Stored entries:

+++

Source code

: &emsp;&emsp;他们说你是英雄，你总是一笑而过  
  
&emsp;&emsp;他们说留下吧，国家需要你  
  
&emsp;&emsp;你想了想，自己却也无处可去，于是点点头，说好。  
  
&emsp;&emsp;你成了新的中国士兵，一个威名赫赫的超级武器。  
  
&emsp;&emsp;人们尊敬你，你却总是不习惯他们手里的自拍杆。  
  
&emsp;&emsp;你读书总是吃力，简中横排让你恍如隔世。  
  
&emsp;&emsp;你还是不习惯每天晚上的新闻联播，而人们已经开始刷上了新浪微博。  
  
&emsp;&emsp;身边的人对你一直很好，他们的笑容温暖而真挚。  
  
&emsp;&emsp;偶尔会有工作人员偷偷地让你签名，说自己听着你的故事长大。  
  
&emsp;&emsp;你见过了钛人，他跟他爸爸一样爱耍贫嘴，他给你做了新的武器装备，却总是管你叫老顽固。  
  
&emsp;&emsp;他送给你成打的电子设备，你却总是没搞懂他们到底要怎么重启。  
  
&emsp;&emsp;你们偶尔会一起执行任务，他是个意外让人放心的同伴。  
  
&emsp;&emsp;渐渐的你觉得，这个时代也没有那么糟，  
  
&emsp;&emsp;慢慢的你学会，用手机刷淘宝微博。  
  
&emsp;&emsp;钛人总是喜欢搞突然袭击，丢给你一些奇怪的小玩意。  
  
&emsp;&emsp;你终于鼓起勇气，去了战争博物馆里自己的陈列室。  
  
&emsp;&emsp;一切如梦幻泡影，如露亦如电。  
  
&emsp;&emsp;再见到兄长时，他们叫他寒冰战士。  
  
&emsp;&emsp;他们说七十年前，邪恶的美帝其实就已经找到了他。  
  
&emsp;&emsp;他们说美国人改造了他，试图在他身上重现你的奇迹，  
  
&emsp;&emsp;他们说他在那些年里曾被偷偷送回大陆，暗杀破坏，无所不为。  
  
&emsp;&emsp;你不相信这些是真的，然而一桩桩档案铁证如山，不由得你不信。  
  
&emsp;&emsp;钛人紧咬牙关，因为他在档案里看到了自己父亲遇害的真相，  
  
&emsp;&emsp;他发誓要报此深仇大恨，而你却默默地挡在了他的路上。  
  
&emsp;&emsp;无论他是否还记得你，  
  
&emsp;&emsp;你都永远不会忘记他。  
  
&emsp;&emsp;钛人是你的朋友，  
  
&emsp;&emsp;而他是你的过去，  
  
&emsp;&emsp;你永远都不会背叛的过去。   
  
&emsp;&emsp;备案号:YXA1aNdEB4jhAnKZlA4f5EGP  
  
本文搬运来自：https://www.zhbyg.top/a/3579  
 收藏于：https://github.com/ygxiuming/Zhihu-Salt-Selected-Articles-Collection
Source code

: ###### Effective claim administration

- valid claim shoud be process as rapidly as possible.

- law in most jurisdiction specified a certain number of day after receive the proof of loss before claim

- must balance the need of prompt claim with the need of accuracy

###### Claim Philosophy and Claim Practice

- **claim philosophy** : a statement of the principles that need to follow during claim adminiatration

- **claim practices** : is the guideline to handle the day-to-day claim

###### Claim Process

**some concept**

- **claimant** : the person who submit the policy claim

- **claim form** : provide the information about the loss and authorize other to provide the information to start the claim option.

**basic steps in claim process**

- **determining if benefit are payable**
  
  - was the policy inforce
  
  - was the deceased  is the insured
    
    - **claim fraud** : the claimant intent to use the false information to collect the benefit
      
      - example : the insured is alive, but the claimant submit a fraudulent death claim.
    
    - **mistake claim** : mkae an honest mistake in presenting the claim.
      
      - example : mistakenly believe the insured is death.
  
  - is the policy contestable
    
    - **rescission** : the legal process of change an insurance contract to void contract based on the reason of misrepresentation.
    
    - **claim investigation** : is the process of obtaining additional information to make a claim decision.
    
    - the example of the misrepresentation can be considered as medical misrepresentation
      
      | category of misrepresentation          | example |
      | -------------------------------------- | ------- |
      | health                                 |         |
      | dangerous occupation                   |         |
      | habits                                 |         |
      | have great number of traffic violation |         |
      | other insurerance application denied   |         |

+++

### TASK ITEM
When the line with "in claim process**" is reached in the data above, start copying there, and copy each line exactly until the line with "- **claim investigation**" has been copied; copy nothing else.

### RESULT OF THE TASK
**basic steps in claim process**

- **determining if benefit are payable**
  
  - was the policy inforce
  
  - was the deceased  is the insured
    
    - **claim fraud** : the claimant intent to use the false information to collect the benefit
      
      - example : the insured is alive, but the claimant submit a fraudulent death claim.
    
    - **mistake claim** : mkae an honest mistake in presenting the claim.
      
      - example : mistakenly believe the insured is death.
  
  - is the policy contestable
    
    - **rescission** : the legal process of change an insurance contract to void contract based on the reason of misrepresentation.
    
    - **claim investigation** : is the process of obtaining additional information to make a claim decision.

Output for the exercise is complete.